### Reading text
- Opening Delimiter -

Skip to main content
A general-purpose image generation and editing skill supporting six providers: OpenAI, Gemini, Seedream (Volcengine Ark), Qwen (DashScope), MiniMax, and LinkAI. Configure any one provider’s key to start using it; configure multiple to enable automatic fallback.

Supported Models

ProviderModels / AliasesNotes
OpenAIgpt-image-2, gpt-image-1General-purpose, high quality, supports quality parameter
Gemini Nano Banananano-banana-2, nano-banana-pro, nano-bananaCorresponds to the image variants of gemini-3.1-flash, gemini-3-pro, gemini-2.5-flash
Seedream (Volcengine Ark)seedream-5.0-lite, seedream-4.5Native 2K–4K, up to 14 reference images for fusion
Qwen (DashScope)qwen-image-2.0, qwen-image-2.0-proStrong with Chinese text rendering and text-image layouts
MiniMaximage-01Fast and simple
LinkAIAny modelUniversal gateway, used as fallback

Model Selection

By default, “auto routing + automatic fallback” is used:
  1. Pick the first configured provider in the order OpenAI → Gemini → Seedream → Qwen → MiniMax → LinkAI
  2. On errors such as 401, model not enabled, or network issues, automatically switch to the next provider
  3. If the user specifies a model in the conversation (e.g. “use seedream to draw a cat”), the corresponding provider is promoted to the front
To pin a specific model:
{
  "skills": {
    "image-generation": {
      "model": "seedream-5.0-lite"

- Closing Delimiter -

### Things to do
- A) Return the part of the image generation page between "Skip to main" and "enable automatic fallback.", inclusive.
- B) According to the image generation page, which errors make the skill switch automatically to the next provider?
- C) Please shorten the paragraph of the image generation page that begins "A general-purpose image generation and editing skill", keeping its main facts.

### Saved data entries
- Opening Delimiter -

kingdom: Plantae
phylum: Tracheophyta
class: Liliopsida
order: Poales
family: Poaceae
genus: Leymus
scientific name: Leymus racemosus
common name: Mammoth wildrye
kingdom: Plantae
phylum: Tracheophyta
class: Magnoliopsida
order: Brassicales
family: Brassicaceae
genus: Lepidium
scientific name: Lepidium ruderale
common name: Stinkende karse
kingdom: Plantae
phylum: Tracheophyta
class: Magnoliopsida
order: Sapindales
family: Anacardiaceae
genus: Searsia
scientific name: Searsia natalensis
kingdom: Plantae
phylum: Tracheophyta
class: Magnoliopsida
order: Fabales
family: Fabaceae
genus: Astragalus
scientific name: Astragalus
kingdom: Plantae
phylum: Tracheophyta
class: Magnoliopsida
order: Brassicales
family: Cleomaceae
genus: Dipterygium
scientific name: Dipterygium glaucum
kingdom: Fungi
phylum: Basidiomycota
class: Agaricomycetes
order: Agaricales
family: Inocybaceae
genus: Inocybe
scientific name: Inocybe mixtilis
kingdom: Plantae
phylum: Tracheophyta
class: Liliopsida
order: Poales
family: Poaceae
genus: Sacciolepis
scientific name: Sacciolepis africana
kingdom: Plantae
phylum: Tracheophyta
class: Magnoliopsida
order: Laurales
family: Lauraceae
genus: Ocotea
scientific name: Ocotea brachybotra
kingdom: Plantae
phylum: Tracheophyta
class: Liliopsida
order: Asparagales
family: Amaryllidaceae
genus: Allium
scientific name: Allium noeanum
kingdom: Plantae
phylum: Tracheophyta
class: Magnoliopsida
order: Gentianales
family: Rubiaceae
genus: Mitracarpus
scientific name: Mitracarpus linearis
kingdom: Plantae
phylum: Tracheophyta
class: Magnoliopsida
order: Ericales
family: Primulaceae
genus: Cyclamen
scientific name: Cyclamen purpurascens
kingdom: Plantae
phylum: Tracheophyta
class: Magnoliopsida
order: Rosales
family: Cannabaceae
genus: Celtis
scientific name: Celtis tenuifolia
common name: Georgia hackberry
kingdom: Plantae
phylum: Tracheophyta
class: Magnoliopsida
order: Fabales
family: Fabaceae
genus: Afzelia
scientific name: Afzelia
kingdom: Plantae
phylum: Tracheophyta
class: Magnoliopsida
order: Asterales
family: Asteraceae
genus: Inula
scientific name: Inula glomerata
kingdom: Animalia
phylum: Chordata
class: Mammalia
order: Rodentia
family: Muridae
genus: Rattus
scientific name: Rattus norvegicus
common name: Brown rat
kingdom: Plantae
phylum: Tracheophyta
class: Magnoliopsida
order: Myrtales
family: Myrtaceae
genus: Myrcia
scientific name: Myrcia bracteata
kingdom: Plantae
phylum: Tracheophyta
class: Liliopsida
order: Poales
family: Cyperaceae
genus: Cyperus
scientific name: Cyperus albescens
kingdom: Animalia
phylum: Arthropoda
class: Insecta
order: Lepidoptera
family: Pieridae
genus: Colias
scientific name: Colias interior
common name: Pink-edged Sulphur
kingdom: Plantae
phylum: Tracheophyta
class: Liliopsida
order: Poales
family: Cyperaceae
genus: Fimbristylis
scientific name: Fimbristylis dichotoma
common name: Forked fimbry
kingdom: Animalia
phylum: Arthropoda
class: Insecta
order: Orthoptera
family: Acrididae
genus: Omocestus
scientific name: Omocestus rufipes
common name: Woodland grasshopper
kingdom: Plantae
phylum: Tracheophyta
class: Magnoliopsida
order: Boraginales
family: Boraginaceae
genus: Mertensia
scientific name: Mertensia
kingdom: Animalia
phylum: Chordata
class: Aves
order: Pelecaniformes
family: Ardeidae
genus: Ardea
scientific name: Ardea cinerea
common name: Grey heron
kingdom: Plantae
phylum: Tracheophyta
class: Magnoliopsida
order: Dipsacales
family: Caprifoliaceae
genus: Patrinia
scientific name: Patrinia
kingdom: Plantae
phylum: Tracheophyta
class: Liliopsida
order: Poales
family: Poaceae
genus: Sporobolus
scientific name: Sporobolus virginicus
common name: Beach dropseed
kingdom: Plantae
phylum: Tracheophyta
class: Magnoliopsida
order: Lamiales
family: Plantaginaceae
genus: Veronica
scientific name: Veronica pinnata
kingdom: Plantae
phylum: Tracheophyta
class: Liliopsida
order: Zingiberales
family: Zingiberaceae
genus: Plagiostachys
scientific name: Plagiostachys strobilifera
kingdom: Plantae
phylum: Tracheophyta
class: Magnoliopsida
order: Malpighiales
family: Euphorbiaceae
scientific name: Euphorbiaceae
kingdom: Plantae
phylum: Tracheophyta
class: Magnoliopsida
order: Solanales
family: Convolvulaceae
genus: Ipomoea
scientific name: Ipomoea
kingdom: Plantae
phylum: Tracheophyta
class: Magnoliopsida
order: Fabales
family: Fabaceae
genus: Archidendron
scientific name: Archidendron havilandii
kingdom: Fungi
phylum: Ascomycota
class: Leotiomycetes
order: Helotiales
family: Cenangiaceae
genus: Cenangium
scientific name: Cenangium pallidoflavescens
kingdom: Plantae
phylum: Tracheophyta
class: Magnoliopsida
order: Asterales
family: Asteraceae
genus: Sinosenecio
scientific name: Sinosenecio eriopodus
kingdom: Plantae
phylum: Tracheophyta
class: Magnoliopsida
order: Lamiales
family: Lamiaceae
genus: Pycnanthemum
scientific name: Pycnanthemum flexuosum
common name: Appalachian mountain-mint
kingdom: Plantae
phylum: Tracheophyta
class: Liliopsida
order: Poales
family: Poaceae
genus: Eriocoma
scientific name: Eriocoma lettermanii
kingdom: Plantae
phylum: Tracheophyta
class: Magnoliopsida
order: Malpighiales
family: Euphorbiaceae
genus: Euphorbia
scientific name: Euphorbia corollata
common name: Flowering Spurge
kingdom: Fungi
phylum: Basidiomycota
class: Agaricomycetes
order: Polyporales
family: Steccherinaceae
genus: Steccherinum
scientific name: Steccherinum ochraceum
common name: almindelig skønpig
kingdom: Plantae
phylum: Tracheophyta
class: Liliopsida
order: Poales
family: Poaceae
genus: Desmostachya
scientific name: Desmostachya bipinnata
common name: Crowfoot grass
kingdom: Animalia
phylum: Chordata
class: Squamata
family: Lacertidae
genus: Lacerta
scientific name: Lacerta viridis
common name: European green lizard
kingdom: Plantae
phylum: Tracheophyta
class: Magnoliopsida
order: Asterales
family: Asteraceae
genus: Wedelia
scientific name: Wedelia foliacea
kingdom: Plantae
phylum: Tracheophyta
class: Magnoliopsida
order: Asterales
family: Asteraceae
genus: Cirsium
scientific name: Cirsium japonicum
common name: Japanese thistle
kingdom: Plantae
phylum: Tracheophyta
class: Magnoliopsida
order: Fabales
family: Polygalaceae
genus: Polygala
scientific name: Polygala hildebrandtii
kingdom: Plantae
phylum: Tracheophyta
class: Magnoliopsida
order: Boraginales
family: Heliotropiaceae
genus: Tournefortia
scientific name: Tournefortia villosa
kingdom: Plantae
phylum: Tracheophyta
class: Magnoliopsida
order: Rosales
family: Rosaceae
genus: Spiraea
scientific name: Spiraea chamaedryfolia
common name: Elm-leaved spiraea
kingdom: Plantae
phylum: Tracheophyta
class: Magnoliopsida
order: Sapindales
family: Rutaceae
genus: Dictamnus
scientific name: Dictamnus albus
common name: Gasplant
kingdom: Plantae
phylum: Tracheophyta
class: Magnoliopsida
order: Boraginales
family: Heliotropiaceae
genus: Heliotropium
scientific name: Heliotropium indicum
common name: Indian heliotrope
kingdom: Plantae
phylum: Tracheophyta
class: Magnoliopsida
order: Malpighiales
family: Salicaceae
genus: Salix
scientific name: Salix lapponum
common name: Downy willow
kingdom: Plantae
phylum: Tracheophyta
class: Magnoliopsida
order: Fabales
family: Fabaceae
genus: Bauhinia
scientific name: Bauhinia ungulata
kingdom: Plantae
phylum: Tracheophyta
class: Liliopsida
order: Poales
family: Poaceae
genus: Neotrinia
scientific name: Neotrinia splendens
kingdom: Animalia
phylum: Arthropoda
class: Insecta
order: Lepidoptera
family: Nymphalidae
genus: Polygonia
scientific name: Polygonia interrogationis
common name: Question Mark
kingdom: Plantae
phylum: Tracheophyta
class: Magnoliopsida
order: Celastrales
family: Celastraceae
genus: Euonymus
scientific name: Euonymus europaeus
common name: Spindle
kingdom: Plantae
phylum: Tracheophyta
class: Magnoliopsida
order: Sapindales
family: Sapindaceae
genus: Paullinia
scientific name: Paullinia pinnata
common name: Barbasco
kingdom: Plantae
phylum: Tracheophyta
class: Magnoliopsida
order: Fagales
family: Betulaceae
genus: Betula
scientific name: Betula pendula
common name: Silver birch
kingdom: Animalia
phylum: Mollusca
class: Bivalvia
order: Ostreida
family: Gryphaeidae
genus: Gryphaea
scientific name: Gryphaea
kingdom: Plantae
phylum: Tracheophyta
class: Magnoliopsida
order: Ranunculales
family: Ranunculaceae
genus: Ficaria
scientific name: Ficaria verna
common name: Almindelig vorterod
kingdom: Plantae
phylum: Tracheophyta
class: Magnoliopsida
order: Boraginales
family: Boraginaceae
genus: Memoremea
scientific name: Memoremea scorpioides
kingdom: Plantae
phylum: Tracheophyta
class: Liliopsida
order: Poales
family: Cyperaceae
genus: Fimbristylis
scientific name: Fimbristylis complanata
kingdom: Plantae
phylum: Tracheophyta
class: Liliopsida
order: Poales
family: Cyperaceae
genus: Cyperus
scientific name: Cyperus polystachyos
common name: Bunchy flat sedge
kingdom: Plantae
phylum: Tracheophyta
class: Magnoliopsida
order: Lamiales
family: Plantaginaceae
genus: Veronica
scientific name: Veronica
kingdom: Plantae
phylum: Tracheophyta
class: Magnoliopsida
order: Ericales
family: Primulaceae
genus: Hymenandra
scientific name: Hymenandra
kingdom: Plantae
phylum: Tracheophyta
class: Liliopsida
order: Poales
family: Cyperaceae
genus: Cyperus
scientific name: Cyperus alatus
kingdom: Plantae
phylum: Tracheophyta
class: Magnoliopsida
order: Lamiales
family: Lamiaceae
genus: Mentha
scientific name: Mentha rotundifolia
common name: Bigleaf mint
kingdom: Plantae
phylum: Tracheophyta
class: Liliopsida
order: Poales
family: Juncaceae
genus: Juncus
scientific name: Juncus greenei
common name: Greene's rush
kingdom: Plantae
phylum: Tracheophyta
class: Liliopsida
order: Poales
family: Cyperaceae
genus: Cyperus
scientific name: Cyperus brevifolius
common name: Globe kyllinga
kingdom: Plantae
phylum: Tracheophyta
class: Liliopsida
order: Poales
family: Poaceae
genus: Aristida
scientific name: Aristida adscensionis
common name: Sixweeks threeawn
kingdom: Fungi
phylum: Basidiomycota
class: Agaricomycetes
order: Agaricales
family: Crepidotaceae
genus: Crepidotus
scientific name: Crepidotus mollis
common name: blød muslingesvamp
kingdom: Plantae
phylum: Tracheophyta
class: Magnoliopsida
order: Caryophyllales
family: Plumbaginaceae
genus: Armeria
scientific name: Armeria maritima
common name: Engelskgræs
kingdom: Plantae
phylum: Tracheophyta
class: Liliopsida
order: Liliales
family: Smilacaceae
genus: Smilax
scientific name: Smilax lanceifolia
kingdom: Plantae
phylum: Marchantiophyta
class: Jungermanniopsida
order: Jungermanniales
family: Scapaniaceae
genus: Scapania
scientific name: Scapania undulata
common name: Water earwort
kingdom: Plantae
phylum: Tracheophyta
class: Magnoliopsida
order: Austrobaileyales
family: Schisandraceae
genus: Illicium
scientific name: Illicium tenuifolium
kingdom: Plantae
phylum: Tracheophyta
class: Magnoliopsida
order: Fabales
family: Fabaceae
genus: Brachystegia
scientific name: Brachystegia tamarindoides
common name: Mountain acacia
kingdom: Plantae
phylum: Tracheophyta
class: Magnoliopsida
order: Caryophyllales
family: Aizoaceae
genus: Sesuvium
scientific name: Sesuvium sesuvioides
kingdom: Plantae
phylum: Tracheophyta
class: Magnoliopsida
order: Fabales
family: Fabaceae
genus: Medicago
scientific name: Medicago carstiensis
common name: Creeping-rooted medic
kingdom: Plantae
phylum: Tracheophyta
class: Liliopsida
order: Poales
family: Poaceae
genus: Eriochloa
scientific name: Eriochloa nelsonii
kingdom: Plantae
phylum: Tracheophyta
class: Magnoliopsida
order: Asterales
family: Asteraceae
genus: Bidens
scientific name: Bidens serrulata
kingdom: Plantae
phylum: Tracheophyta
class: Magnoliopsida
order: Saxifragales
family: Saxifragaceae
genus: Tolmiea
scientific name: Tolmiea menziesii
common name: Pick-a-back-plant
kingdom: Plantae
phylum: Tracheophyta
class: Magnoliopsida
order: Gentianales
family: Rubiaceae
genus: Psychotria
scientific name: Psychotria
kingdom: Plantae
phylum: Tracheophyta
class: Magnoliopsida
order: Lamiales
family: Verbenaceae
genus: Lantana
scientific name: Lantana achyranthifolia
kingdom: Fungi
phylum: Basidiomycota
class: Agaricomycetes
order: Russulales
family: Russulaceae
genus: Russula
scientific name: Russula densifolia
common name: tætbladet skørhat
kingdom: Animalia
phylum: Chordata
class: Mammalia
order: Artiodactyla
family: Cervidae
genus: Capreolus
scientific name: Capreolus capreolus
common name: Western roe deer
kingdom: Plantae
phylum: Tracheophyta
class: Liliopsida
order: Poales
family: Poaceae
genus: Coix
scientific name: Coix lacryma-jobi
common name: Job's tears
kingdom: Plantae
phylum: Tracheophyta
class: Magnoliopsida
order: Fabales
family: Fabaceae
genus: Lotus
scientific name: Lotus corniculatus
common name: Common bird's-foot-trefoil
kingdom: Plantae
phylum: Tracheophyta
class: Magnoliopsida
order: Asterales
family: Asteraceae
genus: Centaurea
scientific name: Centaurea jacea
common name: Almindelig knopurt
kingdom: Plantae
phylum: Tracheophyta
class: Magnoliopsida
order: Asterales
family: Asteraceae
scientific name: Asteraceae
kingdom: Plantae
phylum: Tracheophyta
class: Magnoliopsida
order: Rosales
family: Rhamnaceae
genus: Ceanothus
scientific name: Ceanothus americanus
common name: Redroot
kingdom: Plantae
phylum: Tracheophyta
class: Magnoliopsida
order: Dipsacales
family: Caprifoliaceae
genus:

- Closing Delimiter -

### Results for each task
- A)
Skip to main content
A general-purpose image generation and editing skill supporting six providers: OpenAI, Gemini, Seedream (Volcengine Ark), Qwen (DashScope), MiniMax, and LinkAI. Configure any one provider’s key to start using it; configure multiple to enable automatic fallback.

- B) Errors such as 401, a model not being enabled, or network issues.

- C) This skill generates and edits images through six providers: OpenAI, Gemini, Seedream (Volcengine Ark), Qwen (DashScope), MiniMax, and LinkAI. A key for any one provider is enough to start. Keys for several providers enable automatic fallback.